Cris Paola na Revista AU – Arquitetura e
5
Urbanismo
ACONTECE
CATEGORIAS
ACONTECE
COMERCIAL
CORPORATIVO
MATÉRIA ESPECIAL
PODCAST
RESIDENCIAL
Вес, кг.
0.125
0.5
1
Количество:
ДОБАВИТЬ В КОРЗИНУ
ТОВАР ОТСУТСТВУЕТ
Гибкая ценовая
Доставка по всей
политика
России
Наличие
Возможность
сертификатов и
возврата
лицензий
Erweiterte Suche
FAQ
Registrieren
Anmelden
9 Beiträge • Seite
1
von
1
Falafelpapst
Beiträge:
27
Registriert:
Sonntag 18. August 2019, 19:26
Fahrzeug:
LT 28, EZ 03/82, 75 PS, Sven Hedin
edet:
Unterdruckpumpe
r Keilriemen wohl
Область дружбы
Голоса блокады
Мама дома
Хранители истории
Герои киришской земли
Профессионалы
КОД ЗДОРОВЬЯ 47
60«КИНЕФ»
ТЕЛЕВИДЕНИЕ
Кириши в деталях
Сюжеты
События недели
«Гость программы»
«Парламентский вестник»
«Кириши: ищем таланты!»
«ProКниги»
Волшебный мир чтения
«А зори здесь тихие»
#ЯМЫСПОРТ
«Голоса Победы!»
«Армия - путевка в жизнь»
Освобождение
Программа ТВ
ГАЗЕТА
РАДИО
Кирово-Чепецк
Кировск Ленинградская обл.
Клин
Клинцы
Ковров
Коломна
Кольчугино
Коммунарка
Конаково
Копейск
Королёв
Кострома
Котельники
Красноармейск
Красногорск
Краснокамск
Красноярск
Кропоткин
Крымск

**Aim of the exercise:**
Please copy out each line of the data in which the word "Кириши" occurs.

**Expected answer:**
Кириши в деталях
«Кириши: ищем таланты!»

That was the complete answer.